組織に完全にフラットな関係性などない
今年の夏、全国のMBA生が勢揃いするコンペに出場しており、私のチームは、30代の社会人経験者2人、23~24歳の学生というチーム編成であった。このコンペは1ヶ月程度で今後10年程度の戦略を0からまとめねばならないというスケジュール的に厳しい戦いであった。その戦いを経て、わかったことがある。それは「組織に完全にフラットな関係など存在しないということである。」
我々のチームの社会人のはものすごく丁寧で優しい方々で、年が浅い我々に対して、かなり気を使って「〜くんはどう思う?」など聞いてくれていた。それによって発言すること自体は問題なくできていた。ところが、それだからといってフラットな関係であったとはあまり言えない。

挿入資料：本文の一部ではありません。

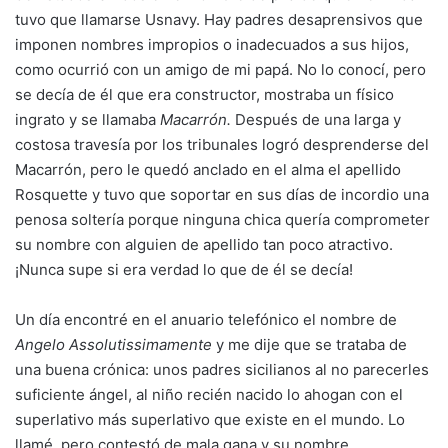
tuvo que llamarse Usnavy. Hay padres desaprensivos que
imponen nombres impropios o inadecuados a sus hijos,
como ocurrió con un amigo de mi papá. No lo conocí, pero
se decía de él que era constructor, mostraba un físico
ingrato y se llamaba
Macarrón.
Después de una larga y
costosa travesía por los tribunales logró desprenderse del
Macarrón, pero le quedó anclado en el alma el apellido
Rosquette y tuvo que soportar en sus días de incordio una
penosa soltería porque ninguna chica quería comprometer
su nombre con alguien de apellido tan poco atractivo.
¡Nunca supe si era verdad lo que de él se decía!
Un día encontré en el anuario telefónico el nombre de
Angelo Assolutissimamente
y me dije que se trataba de
una buena crónica: unos padres sicilianos al no parecerles
suficiente ángel, al niño recién nacido lo ahogan con el
superlativo más superlativo que existe en el mundo. Lo
llamé, pero contestó de mala gana y su nombre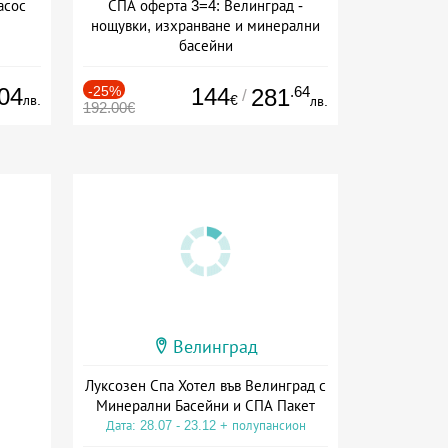
асос
СПА оферта 3=4: Велинград -
нощувки, изхранване и минерални
басейни
Дата: 01.07 - 30.09 + полупансион
04
-25%
144
.64
281
/
лв.
€
лв.
192.00€
Велинград
Луксозен Спа Хотел във Велинград с
Минерални Басейни и СПА Пакет
Дата: 28.07 - 23.12 + полупансион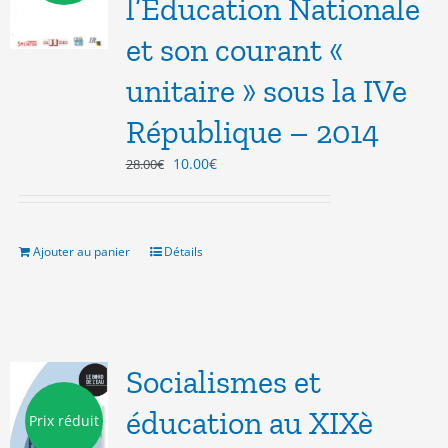
l’Education Nationale
et son courant «
unitaire » sous la IVe
République – 2014
Le
Le
10.00
€
28.00
€
prix
prix
initial
actuel
était :
est :
28.00€.
10.00€.
Ajouter au panier
Détails
Socialismes et
éducation au XIXè
Prix réduit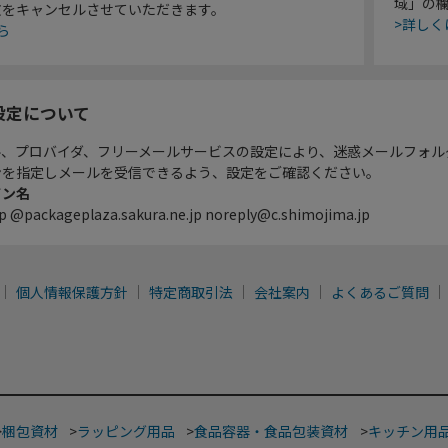
域」の
文をキャンセルさせていただきます。
>詳しく
ら
設定について
ル、プロバイダ、フリーメールサービスの設定により、迷惑メールフォル
ンを指定しメールを受信できるよう、設定をご確認ください。
イン名
p @packageplaza.sakura.ne.jp noreply@c.shimojima.jp
個人情報保護方針
特定商取引法
会社案内
よくあるご質問
>
梱包資材
>
ラッピング用品
>
食品容器・食品包装資材
>
キッチン用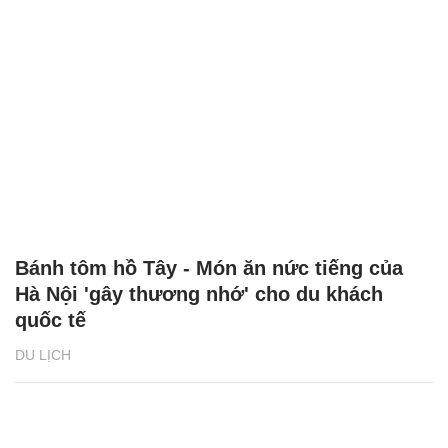
Bánh tôm hồ Tây - Món ăn nức tiếng của
Hà Nội 'gây thương nhớ' cho du khách
quốc tế
DU LỊCH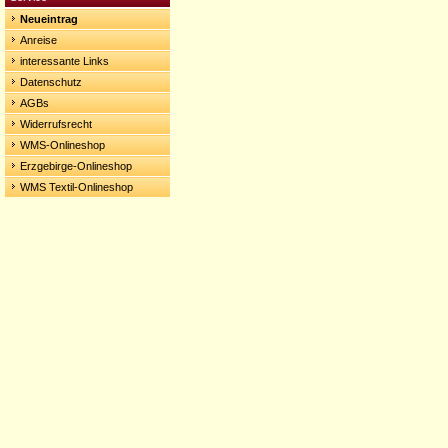
Neueintrag
Anreise
interessante Links
Datenschutz
AGBs
Widerrufsrecht
WMS-Onlineshop
Erzgebirge-Onlineshop
WMS Textil-Onlineshop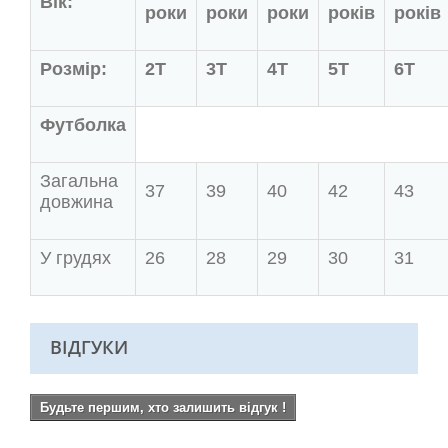
Вік:
роки
роки
роки
років
років
Розмір:
2Т
3Т
4Т
5Т
6Т
Футболка
Загальна
37
39
40
42
43
довжина
У грудях
26
28
29
30
31
ВІДГУКИ
Будьте першим, хто залишить відгук !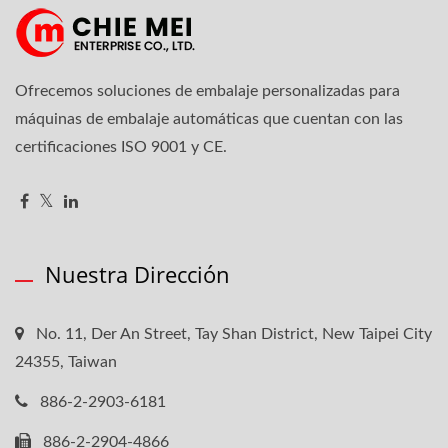
Ofrecemos soluciones de embalaje personalizadas para
máquinas de embalaje automáticas que cuentan con las
certificaciones ISO 9001 y CE.
Nuestra Dirección
No. 11, Der An Street, Tay Shan District, New Taipei City
24355, Taiwan
886-2-2903-6181
886-2-2904-4866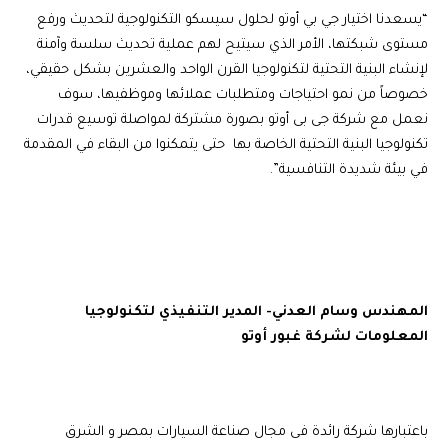
“يسعدنا اختيار جي بي أوتو لحلول سيسكو التكنولوجية لتحديث ورفع
مستوى شبكتها، الأمر الذي سيتيح لهم عملية تحديث سلسة وآمنة
لإنشاء البنية التحتية لتكنولوجيا القرن الواحد والعشرين بشكل حقيقي،
خصوصاً من نمو احتياجات ومتطلبات عملائها وموظفيها، سوف
نعمل مع شركة جى بى أوتو بصورة مشتركة لمواصلة توسيع قدرات
تكنولوجيا البنية التحتية الخاصة بها حتى يتمكنوا من البقاء في المقدمة
في بيئة شديدة التنافسية”.
المهندس
وسام
العدني- المدير
التنفيذي
لتكنولوجيا
المعلومات
لشركة
غبور
أوتو
باعتبارها شركة رائدة فى مجال صناعة السيارات بمصر و الشرق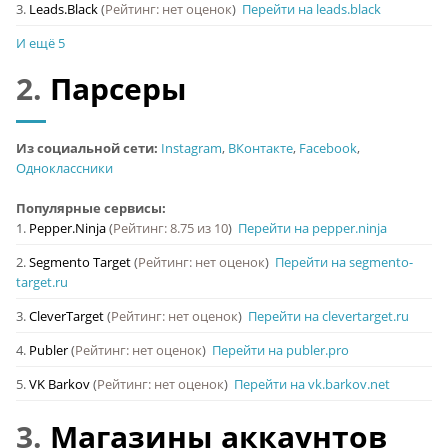
3.
Leads.Black
(
Рейтинг: нет оценок
)
Перейти на leads.black
И ещё 5
2.
Парсеры
Из социальной сети:
Instagram
,
ВКонтакте
,
Facebook
,
Одноклассники
Популярные сервисы:
1.
Pepper.Ninja
(
Рейтинг: 8.75 из 10
)
Перейти на pepper.ninja
2.
Segmento Target
(
Рейтинг: нет оценок
)
Перейти на segmento-
target.ru
3.
CleverTarget
(
Рейтинг: нет оценок
)
Перейти на clevertarget.ru
4.
Publer
(
Рейтинг: нет оценок
)
Перейти на publer.pro
5.
VK Barkov
(
Рейтинг: нет оценок
)
Перейти на vk.barkov.net
3.
Магазины аккаунтов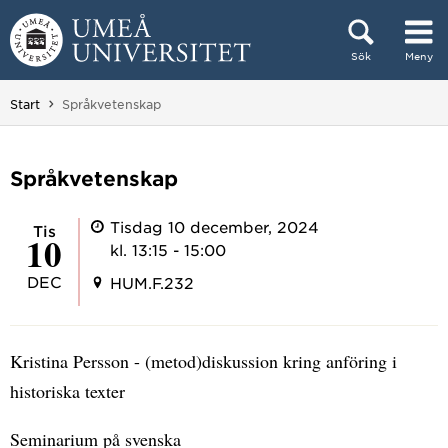
Hoppa direkt till innehållet
Sök
Meny
Huvudmenyn dold.
Du är här:
Start
Språkvetenskap
Språkvetenskap
Tisdag 10 december, 2024
tis
10
kl. 13:15 - 15:00
DEC
HUM.F.232
Kristina Persson - (metod)diskussion kring anföring i
historiska texter
Seminarium på svenska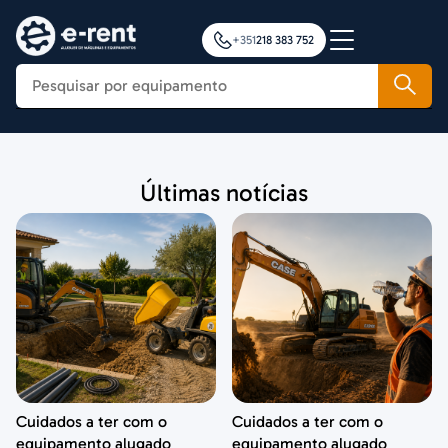
+351
218 383 752
Construção
Últimas notícias
Agricultura
Movimentação de Cargas
Plataformas Elevatórias
Notícias
Formação
Contactos
Cuidados a ter com o
Cuidados a ter com o
equipamento alugado
equipamento alugado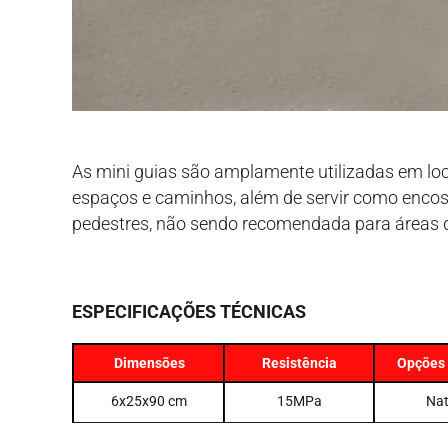
As mini guias são amplamente utilizadas em loc
espaços e caminhos, além de servir como encost
pedestres, não sendo recomendada para áreas de
ESPECIFICAÇÕES TÉCNICAS
Dimensões
Resistência
Opções 
6x25x90 cm
15MPa
Nat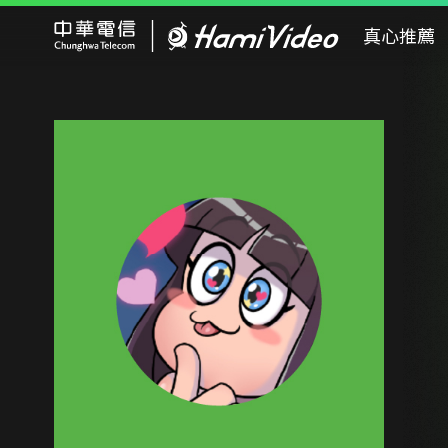
Hami Video
真心推薦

私がそれを強く実感したシーンは2つある。まず1つ目は、意思決定の瞬間であった。議論がぶつかり、「AとBどっちにするのか」みたいな瞬間がある。そしてAかBかを論理的に判断できないときは、直感的に決めざるを得ないときが多々あった。そのときに、ほぼ100%の確率で年長者の意見が取り入れられていった。次に2つ目は全体の議論のリードである。全体の議論は、年長者がリードすることが多かった。その影響もあり、「今日はこの辺にして次回までに考えませんか??」みたいな発言を若者がすることはかなり難しく、ダラダラと延長するシーンもあった。
一見すると雰囲気がいい組織でそこそこ活発な意見交換が行われていても、意思決定や全体のリードには個人のパワーが色濃く出た。これはどのような組織でも同じであり、フラットな関係性などあり得ないのだろう。そして、組織のパフォーマンスを決めるのは結局はパワーを持つ人の判断力に委ねられると痛感した。